Temple University Libraries Fall Public Programming Schedule Expanded The Libraries have added three new programs to the fall 2010 schedule:
November 1, 7PM Philadelphia Sound and Vision Ibrahim Theater @ International House, 3701 Chestnut Street Temple University Libraries, Urban Archives presents a look at hidden stories of music and sound in Philadelphia. It features some of the more distinct characters, traditions and venues in the city’s recent history. The screening will feature: free-jazz performer Sun Ra and his Arkestra, David Bowie visiting Veterans Stadium, synthesizer expert Gerson Rosenbloom, Philadelphia International soul legends McFadden & Whitehead, punk/…new wave stalwart Ken Kweeder at the Hot Club, the organist at the Spectrum sports and entertainment venue, jazz-vibraphonist Khan Jamal, Mummers new years string bands, the original Electric Factory concert venue and more!

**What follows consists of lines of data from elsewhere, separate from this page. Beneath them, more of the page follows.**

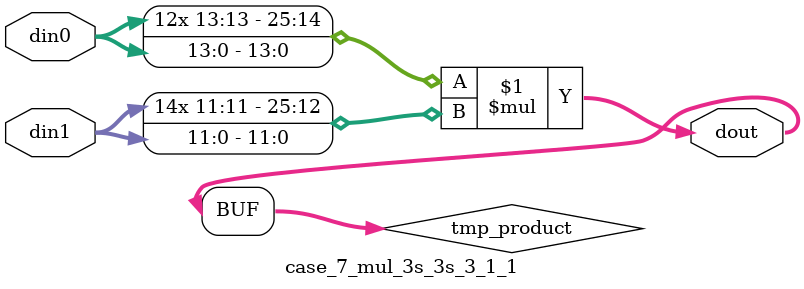
<source format=v>

`timescale 1 ns / 1 ps

 module case_7_mul_3s_3s_3_1_1(din0, din1, dout);
parameter ID = 1;
parameter NUM_STAGE = 0;
parameter din0_WIDTH = 14;
parameter din1_WIDTH = 12;
parameter dout_WIDTH = 26;

input [din0_WIDTH - 1 : 0] din0; 
input [din1_WIDTH - 1 : 0] din1; 
output [dout_WIDTH - 1 : 0] dout;

wire signed [dout_WIDTH - 1 : 0] tmp_product;



























assign tmp_product = $signed(din0) * $signed(din1);








assign dout = tmp_product;





















endmodule

</source>
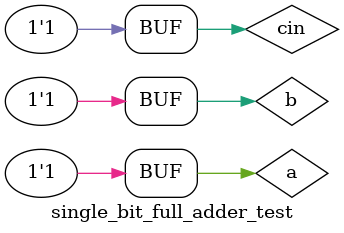
<source format=v>
`timescale 1ns / 1ps


module single_bit_full_adder_test;

	// Inputs
	reg a;
	reg b;
	reg cin;

	// Outputs
	wire sum;
	wire cout;

	// Instantiate the Unit Under Test (UUT)
	single_bit_full_adder uut (
		.a(a), 
		.b(b), 
		.cin(cin), 
		.sum(sum), 
		.cout(cout)
	);

	initial begin
		// Initialize Inputs
		a = 0;
		b = 0;
		cin = 0;

		// Wait 100 ns for global reset to finish
		#100;
        
		// Add stimulus here
		a = 0;
		b = 0;
		cin = 0;
		#100;
		
		a = 1;
		b = 0;
		cin = 0;
		#100;
		
		a = 0;
		b = 1;
		cin = 0;
		#100;
		
		a = 1;
		b = 1;
		cin = 0;
		#100;
		
		a = 0;
		b = 0;
		cin = 1;
		#100;
		
		a = 1;
		b = 0;
		cin = 1;
		#100;
		
		a = 0;
		b = 1;
		cin = 1;
		#100;
		
		a = 1;
		b = 1;
		cin = 1;
		#100;
		
	end
      
endmodule


</source>
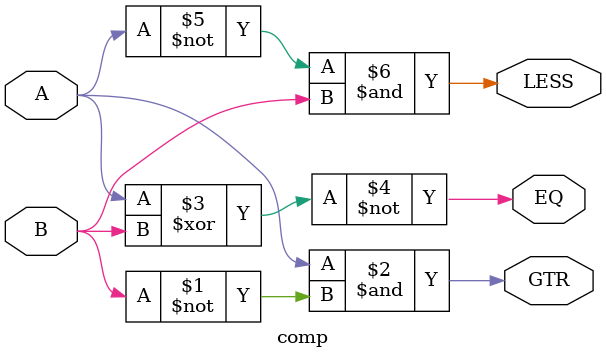
<source format=v>
module comp(GTR,EQ,LESS,A,B);
output GTR,EQ,LESS;
input A,B;
wire GTR,EQ,LESS;
assign GTR = A&(~B);
assign EQ = ~(A^B);
assign LESS = (~A)&B;
endmodule


</source>
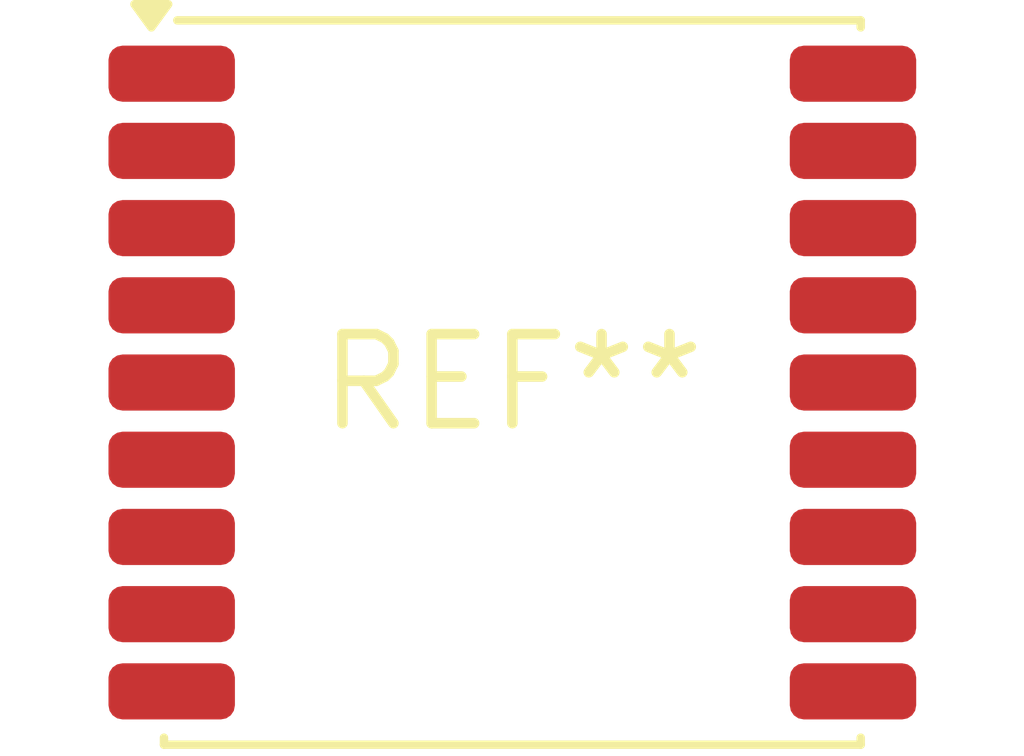
<source format=kicad_pcb>
(kicad_pcb (version 20240108) (generator pcbnew)

  (general
    (thickness 1.6)
  )

  (paper "A4")
  (layers
    (0 "F.Cu" signal)
    (31 "B.Cu" signal)
    (32 "B.Adhes" user "B.Adhesive")
    (33 "F.Adhes" user "F.Adhesive")
    (34 "B.Paste" user)
    (35 "F.Paste" user)
    (36 "B.SilkS" user "B.Silkscreen")
    (37 "F.SilkS" user "F.Silkscreen")
    (38 "B.Mask" user)
    (39 "F.Mask" user)
    (40 "Dwgs.User" user "User.Drawings")
    (41 "Cmts.User" user "User.Comments")
    (42 "Eco1.User" user "User.Eco1")
    (43 "Eco2.User" user "User.Eco2")
    (44 "Edge.Cuts" user)
    (45 "Margin" user)
    (46 "B.CrtYd" user "B.Courtyard")
    (47 "F.CrtYd" user "F.Courtyard")
    (48 "B.Fab" user)
    (49 "F.Fab" user)
    (50 "User.1" user)
    (51 "User.2" user)
    (52 "User.3" user)
    (53 "User.4" user)
    (54 "User.5" user)
    (55 "User.6" user)
    (56 "User.7" user)
    (57 "User.8" user)
    (58 "User.9" user)
  )

  (setup
    (pad_to_mask_clearance 0)
    (pcbplotparams
      (layerselection 0x00010fc_ffffffff)
      (plot_on_all_layers_selection 0x0000000_00000000)
      (disableapertmacros false)
      (usegerberextensions false)
      (usegerberattributes false)
      (usegerberadvancedattributes false)
      (creategerberjobfile false)
      (dashed_line_dash_ratio 12.000000)
      (dashed_line_gap_ratio 3.000000)
      (svgprecision 4)
      (plotframeref false)
      (viasonmask false)
      (mode 1)
      (useauxorigin false)
      (hpglpennumber 1)
      (hpglpenspeed 20)
      (hpglpendiameter 15.000000)
      (dxfpolygonmode false)
      (dxfimperialunits false)
      (dxfusepcbnewfont false)
      (psnegative false)
      (psa4output false)
      (plotreference false)
      (plotvalue false)
      (plotinvisibletext false)
      (sketchpadsonfab false)
      (subtractmaskfromsilk false)
      (outputformat 1)
      (mirror false)
      (drillshape 1)
      (scaleselection 1)
      (outputdirectory "")
    )
  )

  (net 0 "")

  (footprint "Quectel_L70-R" (layer "F.Cu") (at 0 0))

)

</source>
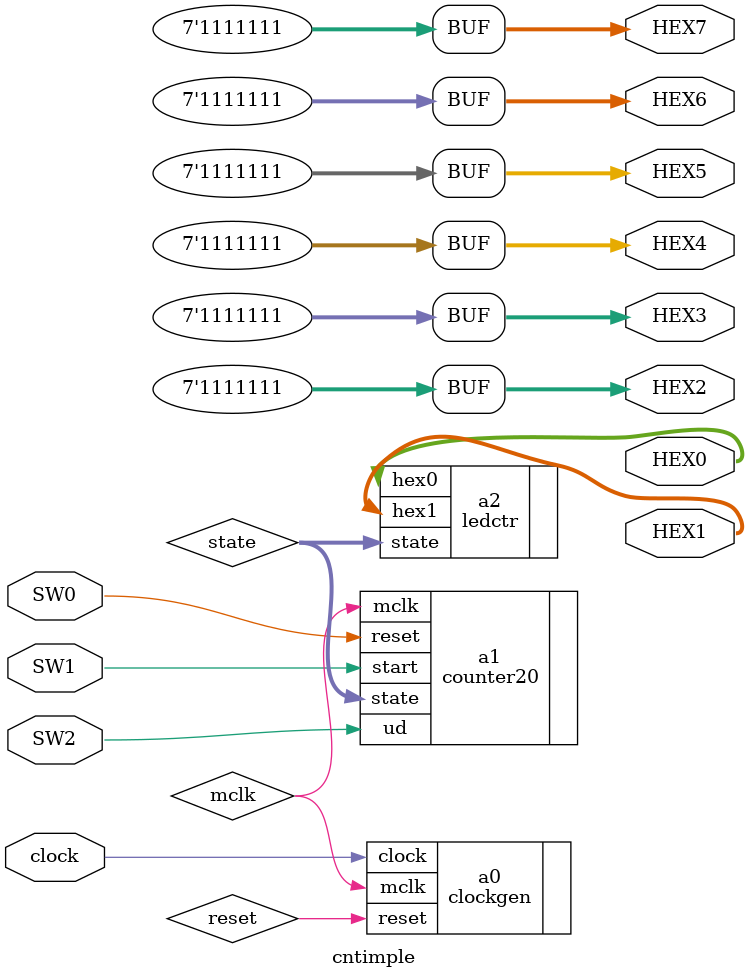
<source format=v>
module cntimple (SW0, SW1, SW2, HEX0, HEX1, HEX2, HEX3, HEX4, HEX5, HEX6, HEX7, clock);
    input SW0, SW1, SW2, clock;
    output [0:6] HEX0, HEX1, HEX2, HEX3, HEX4, HEX5, HEX6, HEX7;
    wire [4:0] state;
    wire mclk;

    assign HEX2 = 7'b1111111, HEX3 = 7'b1111111, HEX4 = 7'b1111111,
           HEX5 = 7'b1111111, HEX6 = 7'b1111111, HEX7 = 7'b1111111;

    clockgen a0(.clock(clock), .reset(reset), .mclk(mclk));
    counter20 a1(.start(SW1), .ud(SW2), .mclk(mclk), .reset(SW0), .state(state));
    ledctr a2(.state(state), .hex0(HEX0), .hex1(HEX1));
endmodule
</source>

The program consists of unique footage from the Urban Archives’ collections including unaired news footage, television broadcasts, news magazines and documentaries from local networks WPVI 6 and KYW 3. This highlights recent preservation and digitization work done on our film and video holdings. Open to the general public and FREE!
November 2, 5:30 PM Nancy Heinzen on Rittenhouse Square Philadelphia Art Alliance, 251 South 18th Street Take a look inside Philadelphia history with Nancy Heinzen, author of The Perfect Square: A History of Rittenhouse Square. (Temple University Press, 2009). Author Nancy Heinzen will discuss the growth and development of Rittenhouse Square, illustrating that not only is this urban space unique, but so too is the combination of human events and relationships that have created and sustained it. This program is presented by Temple University Libraries, the Temple University Press and the Philadelphia Art Alliance. Come early to explore PAAs newest exhibition, The Sitting Room: Four Studies, in the first and second floor galleries.
December 1, 3:30 PM In Conversation with Andrew Lam East Eats West: The unexpected Consequences of Asian Immigration to America Paley Library Lecture Hall, 1210 Polett Walk, Ground Floor From cuisine and martial arts to sex and self-esteem, East Eats West shines new light on the bridges and crossroads where two hemispheres meld into one worldwide “immigrant nation.” In this new nation, with its amalgamation of divergent ideas, tastes, and styles, today’s bold fusion becomes tomorrow’s classic. But while the space between East and West continues to shrink in this age of globalization, some cultural gaps remain. Andrew Lam, the award-winning author of Perfume Dreams, continues to explore the Vietnamese diaspora, this time concentrating not only on how the East and West have changed but how they are changing each other. And he’ll talk about what it is like to thrive in the West with one foot still in the East.” Andrew is a writer and an editor with the Pacific News Service, a short story writer, and, has been, for 8 years, a commentator on National Public Radio’s “All Things Considered.” He co-founded New America Media, an association of over 2000 ethnic media organizations in America. His essays have appeared in dozens of newspapers across the country, including the New York Times, The LA Times, the San Francisco Chronicle, The Baltimore Sun, The Atlanta Journal, and the Chicago Tribune. His short stories are also anthologized widely and taught in many Universities and colleges. This program is part of the Language and Linguistics Speaker Series organized by the Teaching English to Speakers of Other Languages Program. Support also provided by CIBER in the Fox School of Business and Management, GenEd, Vietnamese Studies, Department of English and the Faculty Senate Lectures and Forums Committee.